Sponsor:Moving Byzantium: Mobility, Microstructures & Personal Agency, Österreichische Akademie der Wissenschaften, Universität Wien / FWF Wittgenstein-Prize Project
Organiser:Claudia Rapp, Institut für Byzantinistik & Neogräzistik, Universität Wien / Österreichische Akademie der Wissenschaften, Wien
Moderator/Chair:Matthew Kinloch, Institut für Mittelalterforschung, Abteilung Byzanzforschung, Österreichische Akademie der Wissenschaften, Wien
Paper 1103-aFrom West to East: Evidence for Southern Italian Manuscript Culture in St Catherine's Monastery in the Sinai
(Language: English)
Giulia Rossetto, Institut für Byzantinistik & Neogräzistik, Universität Wien
Index terms: Byzantine Studies, Language and Literature - Greek, Manuscripts and Palaeography, Monasticism
Paper 1103-bMoving Byzantium to the West: Greek Manuscripts from Byzantine Constantinople to the Italian Cities in the 15th Century
(Language: English)
Elias Petrou, Thesaurus Linguae Graecae, University of California, Irvine
Index terms: Byzantine Studies, Daily Life, Language and Literature - Greek, Manuscripts and Palaeography
Paper 1103-cBooks Travelling within and beyond the Byzantine Empire
(Language: English)
Giuseppe Pascale, Dipartimento di Scienze religiose, Università Cattolica del Sacro Cuore, Milano
Index terms: Byzantine Studies, Language and Literature - Greek, Manuscripts and Palaeography, Rhetoric
Paper 1103-dBetween Byzantium and the Mongols: A Rare Description of 13th-Century Anatolia
(Language: English)
Bruno De Nicola, Department of History, Goldsmiths, University of London / Institut für Iranistik, Österreichischen Akademie der Wissenschaften, Wien
Index terms: Byzantine Studies, Islamic and Arabic Studies, Local History, Manuscripts and Palaeography
Abstract

The project Moving Byzantium highlights the role of Byzantium as a global culture and analyses the internal flexibility of Byzantine society.
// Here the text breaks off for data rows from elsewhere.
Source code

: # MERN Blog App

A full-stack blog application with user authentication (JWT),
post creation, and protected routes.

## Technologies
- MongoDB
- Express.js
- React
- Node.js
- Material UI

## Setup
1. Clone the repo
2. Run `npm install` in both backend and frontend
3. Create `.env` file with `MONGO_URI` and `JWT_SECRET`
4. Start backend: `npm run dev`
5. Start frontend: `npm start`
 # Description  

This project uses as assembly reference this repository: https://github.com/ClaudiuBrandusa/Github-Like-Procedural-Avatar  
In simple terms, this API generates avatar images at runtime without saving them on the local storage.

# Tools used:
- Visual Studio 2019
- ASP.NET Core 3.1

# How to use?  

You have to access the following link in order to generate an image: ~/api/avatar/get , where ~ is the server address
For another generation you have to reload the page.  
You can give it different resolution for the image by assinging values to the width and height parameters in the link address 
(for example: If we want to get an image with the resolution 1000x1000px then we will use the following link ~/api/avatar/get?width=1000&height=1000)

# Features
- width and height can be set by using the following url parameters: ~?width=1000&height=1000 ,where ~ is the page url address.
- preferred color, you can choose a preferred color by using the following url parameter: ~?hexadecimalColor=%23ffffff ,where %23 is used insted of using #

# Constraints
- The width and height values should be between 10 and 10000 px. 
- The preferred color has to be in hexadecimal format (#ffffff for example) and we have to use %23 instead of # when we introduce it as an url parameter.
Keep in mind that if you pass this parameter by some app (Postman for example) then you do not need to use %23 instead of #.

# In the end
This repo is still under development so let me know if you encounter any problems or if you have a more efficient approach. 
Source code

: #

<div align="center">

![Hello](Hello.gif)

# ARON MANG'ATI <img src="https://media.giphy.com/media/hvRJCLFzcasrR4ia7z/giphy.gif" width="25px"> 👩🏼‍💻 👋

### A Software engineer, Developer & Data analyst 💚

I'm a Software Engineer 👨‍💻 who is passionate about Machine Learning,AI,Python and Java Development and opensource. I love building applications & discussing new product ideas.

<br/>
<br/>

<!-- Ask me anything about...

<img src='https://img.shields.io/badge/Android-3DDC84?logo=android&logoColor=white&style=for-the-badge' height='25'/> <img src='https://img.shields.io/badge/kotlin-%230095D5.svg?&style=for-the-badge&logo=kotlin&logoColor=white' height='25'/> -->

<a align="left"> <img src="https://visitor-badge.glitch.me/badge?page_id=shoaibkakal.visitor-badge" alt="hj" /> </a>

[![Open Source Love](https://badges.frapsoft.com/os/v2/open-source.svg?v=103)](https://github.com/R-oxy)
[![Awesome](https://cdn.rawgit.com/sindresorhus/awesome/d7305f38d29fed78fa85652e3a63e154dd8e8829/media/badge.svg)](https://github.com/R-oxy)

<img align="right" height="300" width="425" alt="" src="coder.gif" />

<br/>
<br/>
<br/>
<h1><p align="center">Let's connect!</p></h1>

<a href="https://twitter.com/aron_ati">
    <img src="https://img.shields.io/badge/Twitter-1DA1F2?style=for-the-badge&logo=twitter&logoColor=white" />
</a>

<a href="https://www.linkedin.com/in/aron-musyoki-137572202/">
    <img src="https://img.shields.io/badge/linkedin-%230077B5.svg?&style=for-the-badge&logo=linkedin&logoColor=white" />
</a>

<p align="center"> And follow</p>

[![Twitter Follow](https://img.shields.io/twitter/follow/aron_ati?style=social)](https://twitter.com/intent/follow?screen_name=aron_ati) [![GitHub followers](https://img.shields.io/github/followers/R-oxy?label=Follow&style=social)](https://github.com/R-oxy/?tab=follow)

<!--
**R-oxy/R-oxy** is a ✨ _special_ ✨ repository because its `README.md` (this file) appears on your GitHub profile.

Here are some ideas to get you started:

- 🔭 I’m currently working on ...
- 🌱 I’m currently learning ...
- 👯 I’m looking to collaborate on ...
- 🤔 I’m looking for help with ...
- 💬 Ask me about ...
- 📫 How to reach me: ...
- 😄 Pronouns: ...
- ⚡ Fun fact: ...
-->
It aims to contribute to a re-evaluation of a society and culture that has traditionally been depicted as stiff, rigid, and encumbered by its own tradition. This will be achieved by the exploration of issues of mobility, microstructures, and personal agency. This session is devoted to the study of manuscripts from Byzantium and beyond (including the Islamic world), both as sources for and as objects of mobility across the Mediterranean and the Middle East.